En los últimos dos meses, la nación española, que parecía muerta, resucitó y salió a la calle en numerosas ocasiones sin el previo reclamo de los partidos estatales, cuyos jefes suelen colocarse delante de las manifestaciones con sus lemas condensados para disfrutar de la sensación de que son seguidos por millones de personas (ellos nunca lo son, sí la apariencia de poder). Ha sido la nación la que ha detenido el golpe. Y aquí me detengo para hacer un inciso. ¿Golpe de estado? Cuántas veces hemos leído y escuchado esta expresión en los medios de comunicación. No ha sido un golpe de estado. Los golpes de estado son acciones rápidas para hacerse con el poder en un estado. Cataluña no es un estado, sino una autonomía. Los “golpistas” no buscaban un poder que ya tenían, ni querían conquistar el poder en Madrid, sino destruir la integridad nacional para fundar su propio estado. Se ha tratado entonces de un atentado a la nación, y ha sido la nación la que lo ha detenido con su determinación. El estado se ha visto forzado y legitimado para aplicar la ley contra una facción estatal a la que hasta pocos días antes rogaba la vuelta a la ley, eufemismo de la vuelta al consenso.
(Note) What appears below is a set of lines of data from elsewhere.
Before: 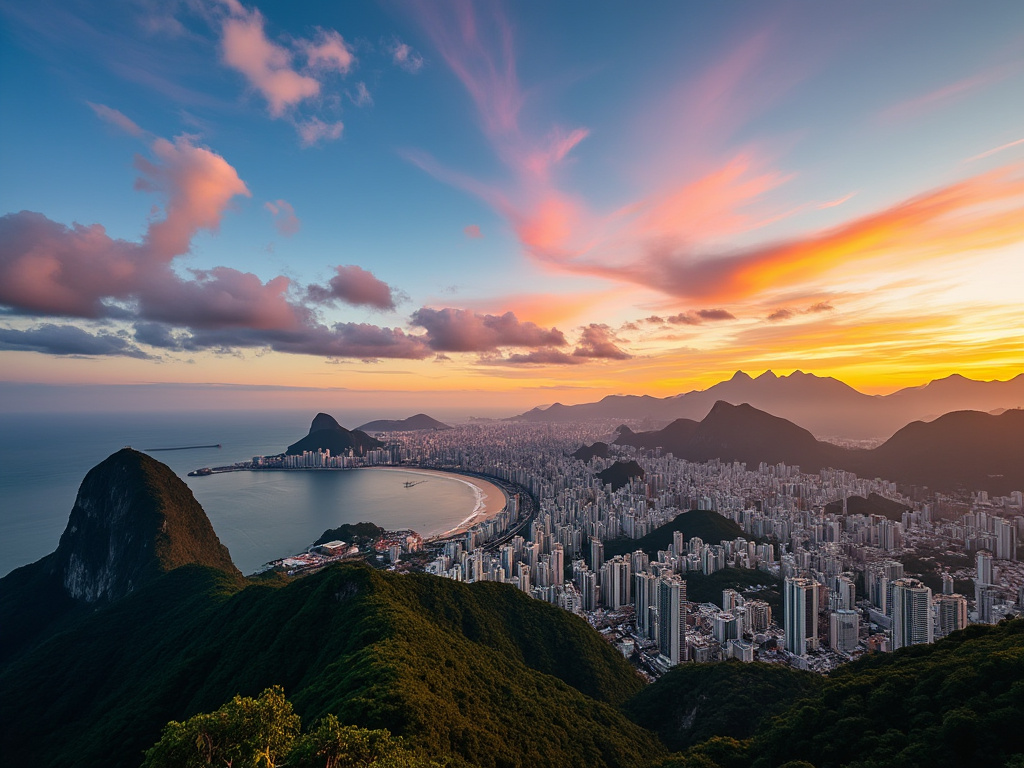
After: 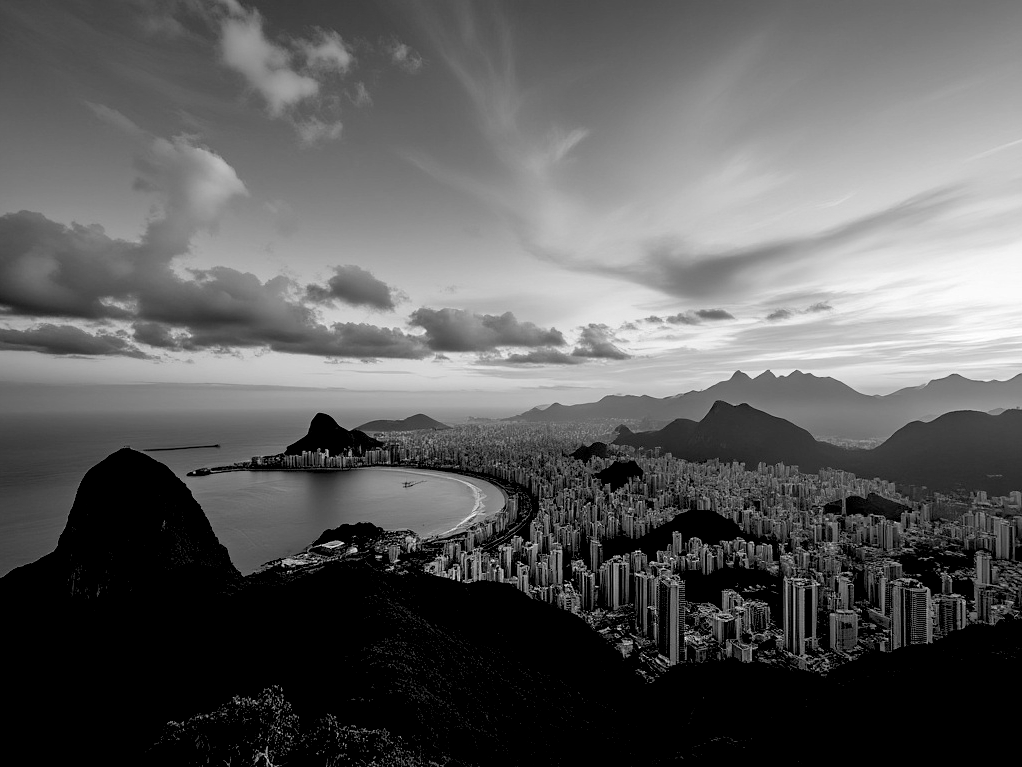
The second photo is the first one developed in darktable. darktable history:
crop and rotate: left 0.126%
monochrome: a -6.99, b 35.61, size 1.4
rgb levels: levels [[0.034, 0.472, 0.904], [0, 0.5, 1], [0, 0.5, 1]]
Los sediciosos y rebeldes deben ser juzgados y condenados por sus gravísimos delitos. Pero su condena no acabará con el problema. Hemos sido testigos de la incapacidad y de la dejadez del estado ante una de las mayores crisis de existencia que ha sufrido España. El estado de partidos hace aguas. No hace falta ser muy listo para comprobar que el problema no son las personas, sino el régimen. Una vez restablecida la situación, una vez que la nación española ha recuperado su conciencia de unidad, debe ser la nación la que como sujeto constituyente propugne un sistema político representativo del votante, con separación de poderes e independencia judicial, para que nunca más un Rajoy y un Puigdemont nos lleven al borde del precipicio. ¡Viva la nación!